Il est urgent à mon sens que ces analyses soient connues et discutées et il faut vivement remercier la collection Temps d’Arrêt d’en rendre possible une large diffusion. Elles emportent des conséquences immenses quant à notre capacité à déchiffrer des pans entiers de nos sociétés : de la psychologie des criminels et des délinquants à la corruption largement répandue qui gangrène les institutions publiques, de l’échec scolaire galopant à la désaffection vis-à-vis des savoirs que manifestent nos étudiants. C’est de manière générale ce que nous nommons individualisme contemporain qui devrait être revu et redéfini à la lumière de tout ce que nous avons appris ces trente dernières années.
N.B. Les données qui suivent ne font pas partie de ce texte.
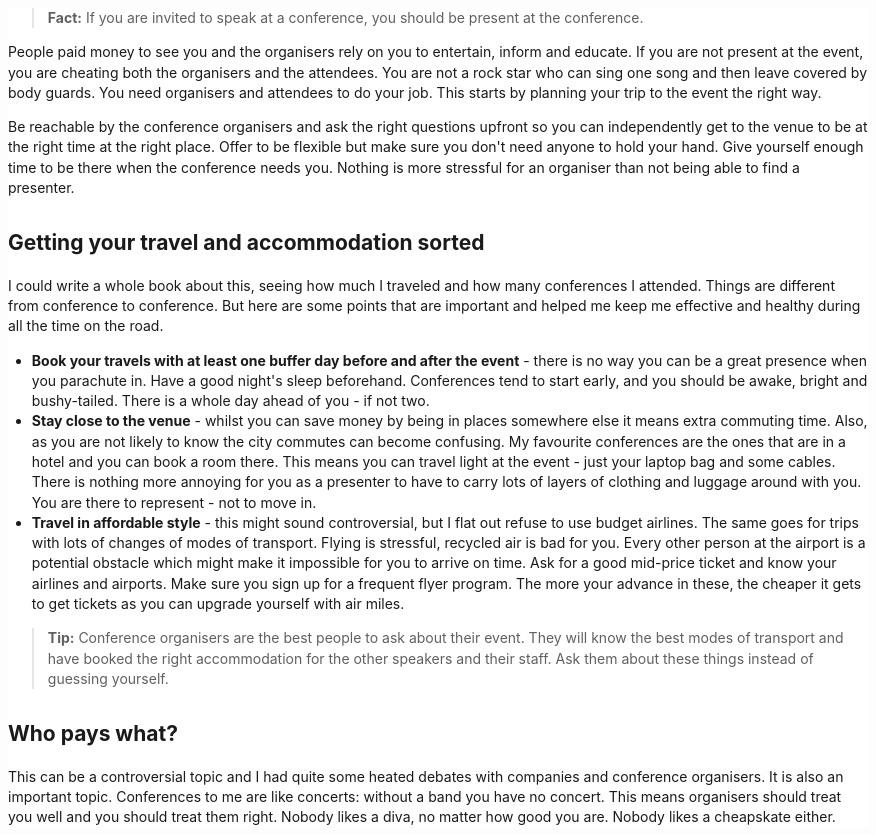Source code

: > **Fact:** If you are invited to speak at a conference, you should be present
at the conference.

People paid money to see you and the organisers rely on you to
entertain, inform and educate. If you are not present at the event, you
are cheating both the organisers and the attendees. You are not a rock
star who can sing one song and then leave covered by body guards. You
need organisers and attendees to do your job. This starts by planning
your trip to the event the right way.

Be reachable by the conference organisers and ask the right questions
upfront so you can independently get to the venue to be at the right
time at the right place. Offer to be flexible but make sure you don't
need anyone to hold your hand. Give yourself enough time to be there
when the conference needs you. Nothing is more stressful for an
organiser than not being able to find a presenter.

## Getting your travel and accommodation sorted

I could write a whole book about this, seeing how much I traveled and
how many conferences I attended. Things are different from
conference to conference. But here are some points that are important
and helped me keep me effective and healthy during all the time on the
road.

* **Book your travels with at least one buffer day before and after the event** - there is no way you can be a great presence when you parachute in. Have a good night's sleep beforehand. Conferences tend to start early, and you should be awake, bright and bushy-tailed. There is a whole day ahead of you - if not two.
* **Stay close to the venue** - whilst you can save money by being in places somewhere else it means extra commuting time. Also, as you are not likely to know the city commutes can become confusing. My favourite conferences are the ones that are in a hotel and you can book a room there. This means you can travel light at the event - just your laptop bag and some cables. There is nothing more annoying for you as a presenter to have to carry lots of layers of clothing and luggage around with you. You are there to represent - not to move in.
* **Travel in affordable style** - this might sound controversial, but I flat out refuse to use budget airlines. The same goes for trips with lots of changes of modes of transport. Flying is stressful, recycled air is bad for you. Every other person at the airport is a potential obstacle which might make it impossible for you to arrive on time. Ask for a good mid-price ticket and know your airlines and airports. Make sure you sign up for a frequent flyer program. The more your advance in these, the cheaper it gets to get tickets as you can upgrade yourself with air miles.

> **Tip:** Conference organisers are the best people to ask about their event.
They will know the best modes of transport and have booked the right
accommodation for the other speakers and their staff. Ask them about
these things instead of guessing yourself.

## Who pays what?

This can be a controversial topic and I had quite some heated debates
with companies and conference organisers. It is also an important topic.
Conferences to me are like concerts: without a band you have no concert.
This means organisers should treat you well and you should treat them
right. Nobody likes a diva, no matter how good you are. Nobody likes a
cheapskate either.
Car s’il est un trait frappant de la psychologie contemporaine que manifeste cet individu délié -à tous les âges de la vie, entendons nous bien- c’est celui qui précisément définit en propre l’enfant, qui donne à l’enfant sa spécificité d’enfant : une incoercible adhérence à soi déterminant la faible capacité de cet individu symboliquement et cognitivement déconnecté du tout, à sortir de son point de vue particulier pour se placer du point de vue de l’ensemble. Une tendance, entre parenthèses, que nous décelons avec assez bien de perspicacité lorsque nous la voyons à l’oeuvre chez un candidat au poste de premier ministre.
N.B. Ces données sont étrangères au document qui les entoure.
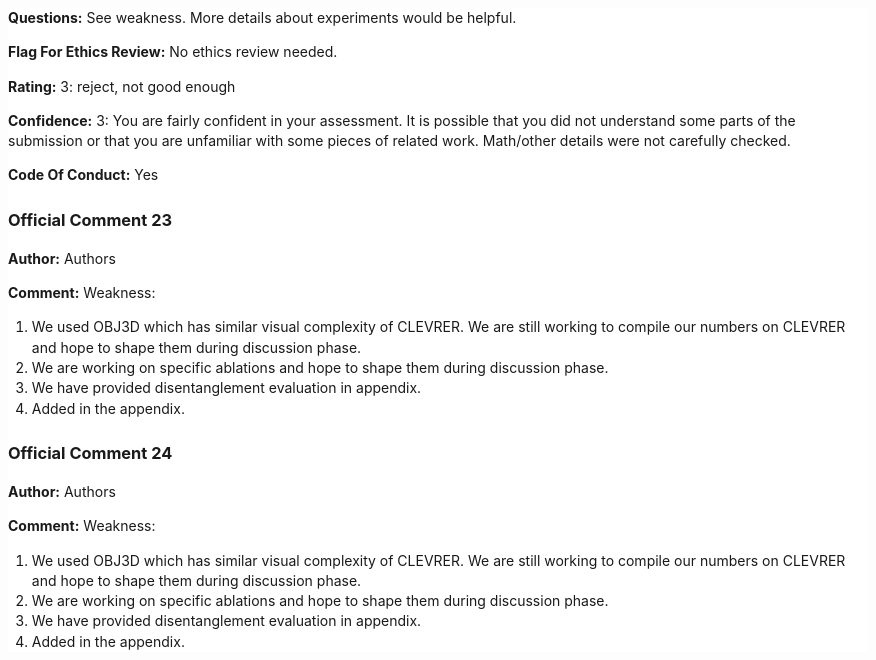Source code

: **Questions:**
See weakness. More details about experiments would be helpful.

**Flag For Ethics Review:**
No ethics review needed.

**Rating:**
3: reject, not good enough

**Confidence:**
3: You are fairly confident in your assessment. It is possible that you did not understand some parts of the submission or that you are unfamiliar with some pieces of related work. Math/other details were not carefully checked.

**Code Of Conduct:**
Yes


### Official Comment 23
**Author:** Authors

**Comment:**
Weakness:


1. We used OBJ3D which has similar visual complexity of CLEVRER. We are still working to compile our numbers on CLEVRER and hope to shape them during discussion phase.
2. We are working on specific ablations and hope to shape them during discussion phase.
3. We have provided disentanglement evaluation in appendix.
4. Added in the appendix.


### Official Comment 24
**Author:** Authors

**Comment:**
Weakness:


1. We used OBJ3D which has similar visual complexity of CLEVRER. We are still working to compile our numbers on CLEVRER and hope to shape them during discussion phase.
2. We are working on specific ablations and hope to shape them during discussion phase.
3. We have provided disentanglement evaluation in appendix.
4. Added in the appendix.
Drôle d’époque à vrai dire, héroïquement arc-boutée sur les acquis d’une révolution juridique qui s’est déroulée entre 1650 et 1800 et s’est terminée, comme on sait, par la consécration des droits individuels, la souveraineté du peuple et la décapitation symbolique du roi-père-supposé-tout-puissant.
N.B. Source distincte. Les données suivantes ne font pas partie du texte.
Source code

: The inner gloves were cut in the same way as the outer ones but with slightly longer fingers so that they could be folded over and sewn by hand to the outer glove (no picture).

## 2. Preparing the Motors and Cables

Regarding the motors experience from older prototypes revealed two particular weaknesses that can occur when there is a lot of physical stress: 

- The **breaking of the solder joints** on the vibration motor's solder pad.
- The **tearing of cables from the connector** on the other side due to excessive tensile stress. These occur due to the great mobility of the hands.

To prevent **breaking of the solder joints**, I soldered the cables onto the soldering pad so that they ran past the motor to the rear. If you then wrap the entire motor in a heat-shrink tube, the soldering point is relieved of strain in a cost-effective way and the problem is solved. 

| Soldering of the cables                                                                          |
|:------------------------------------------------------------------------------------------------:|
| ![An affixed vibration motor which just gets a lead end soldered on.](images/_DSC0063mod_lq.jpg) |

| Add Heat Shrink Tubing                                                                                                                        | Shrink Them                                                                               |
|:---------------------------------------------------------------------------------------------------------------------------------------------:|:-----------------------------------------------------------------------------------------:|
Un combat à la fois, semblent dire nos contemporains! Assurons-nous d’abord que l’ancien monde est vraiment derrière nous avant de nous préoccuper sérieusement de celui qui arrive devant nous! Peut-on pourtant modestement suggérer au nouveau délégué aux droits de l’enfant d’envisager son action sous au moins deux points de vue : au présent, celui de la dignité et de la protection à assurer à tous les entrants dans le monde; au futur, celui de ce que, devenus adultes, ils souhaiteraient le voir accomplir d’urgence, s’ils savaient tout ce que nous avons dores et déjà pu apprendre et comprendre de ce qu’est un enfant.